[Difference listings]
▬▬▬▬▬▬▬▬▬▬

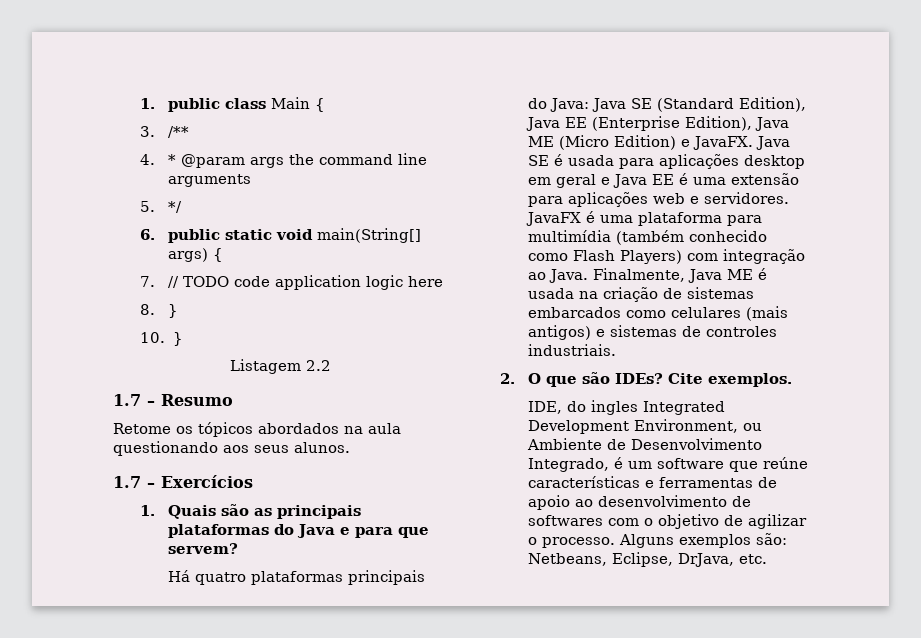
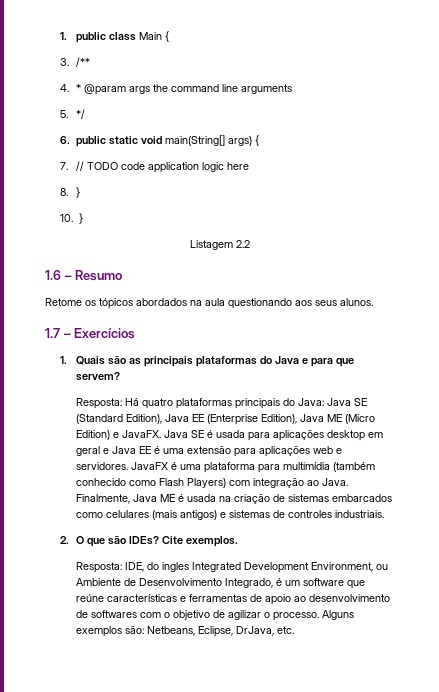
[113,394,141,406] 1.7 -> [45,270,61,280] 1.6
(238, 548) none -> [75,398,122,409] Resposta:
(792, 380) none -> [75,562,122,573] Resposta:

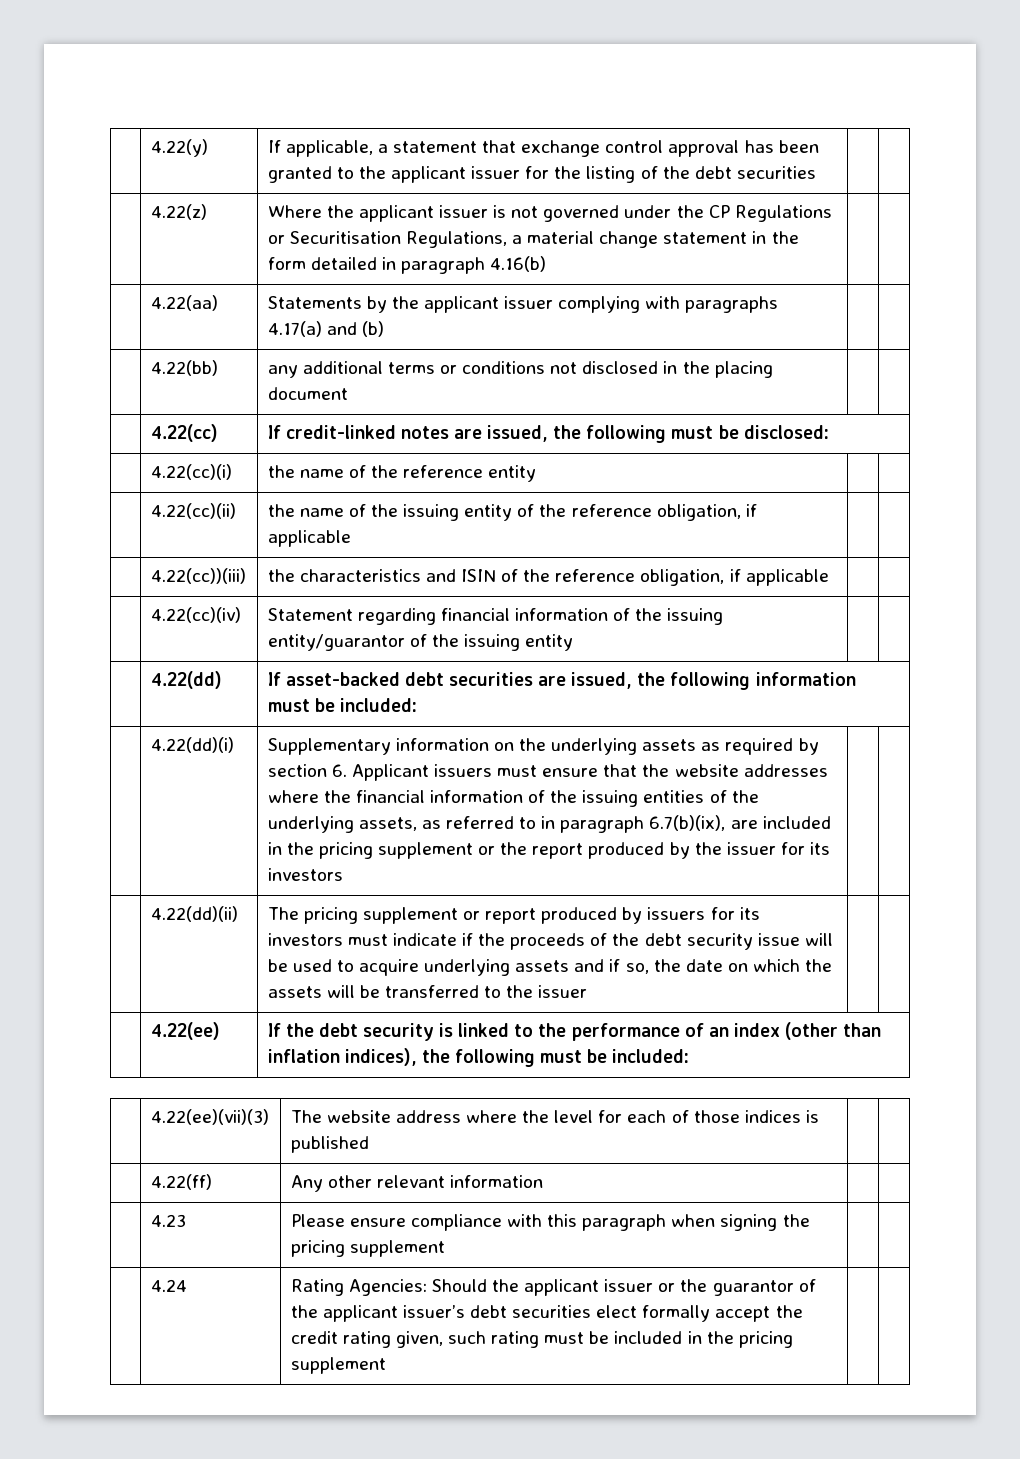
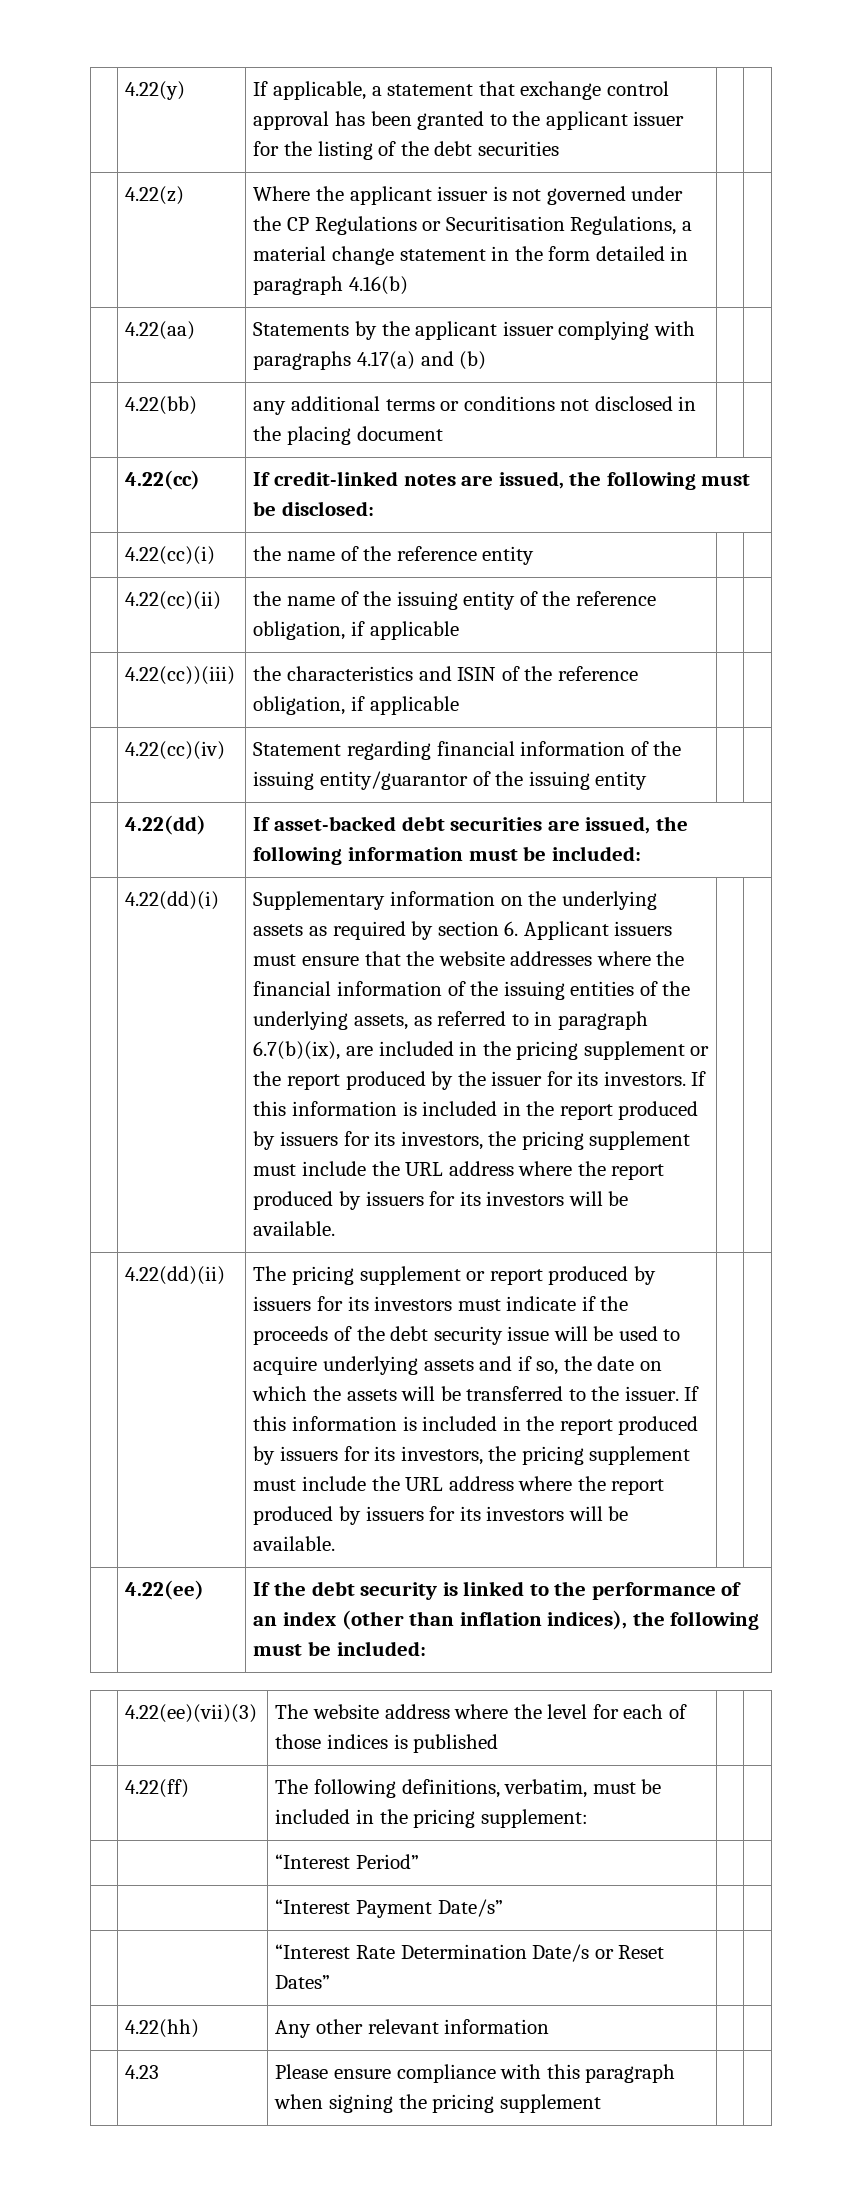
[267,868,343,881] investors -> [603,1071,707,1086] [253,1101,699,1120] [253,1131,691,1150] [253,1161,665,1180] [253,1191,629,1210] [253,1221,336,1236] investors. If this information is included in the report produced by issuers for its investors, the pricing supplement must include the URL address where the report produced by issuers for its investors will be available.
[538,985,588,998] issuer -> [624,1386,700,1401] [253,1416,699,1435] [253,1446,691,1465] [253,1476,665,1495] [253,1506,629,1525] [253,1536,336,1551] issuer. If this information is included in the report produced by issuers for its investors, the pricing supplement must include the URL address where the report produced by issuers for its investors will be available.
(212, 1182) none -> [275,1779,662,1798] [275,1809,588,1828] [275,1854,419,1869] [275,1899,503,1918] [275,1944,665,1962] [275,1975,331,1989] [125,2019,200,2038] | The following definitions, verbatim, must be included in the pricing supplement: | | // | | “Interest Period” | | // | | “Interest Payment Date/s” | | // | | “Interest Rate Determination Date/s or Reset Dates” | | // | 4.22(hh)
[150,1279,187,1292] [290,1279,816,1296] [290,1305,803,1322] [290,1331,793,1348] [290,1357,386,1374] // | 4.24 | Rating Agencies: Should the applicant issuer or the guarantor of the applicant issuer’s debt securities elect formally accept the credit rating given, such rating must be included in the pricing supplement | | -> (601, 2103) none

▬▬▬▬▬▬▬▬▬▬

◆ **Request**
From the first line above down to the line with "[267,868,343,881] investors ->", reproduce every line and no others, omitting pictures.

◆ **Solution to this problem**
[113,394,141,406] 1.7 -> [45,270,61,280] 1.6
(238, 548) none -> [75,398,122,409] Resposta:
(792, 380) none -> [75,562,122,573] Resposta:

[267,868,343,881] investors -> [603,1071,707,1086] [253,1101,699,1120] [253,1131,691,1150] [253,1161,665,1180] [253,1191,629,1210] [253,1221,336,1236] investors. If this information is included in the report produced by issuers for its investors, the pricing supplement must include the URL address where the report produced by issuers for its investors will be available.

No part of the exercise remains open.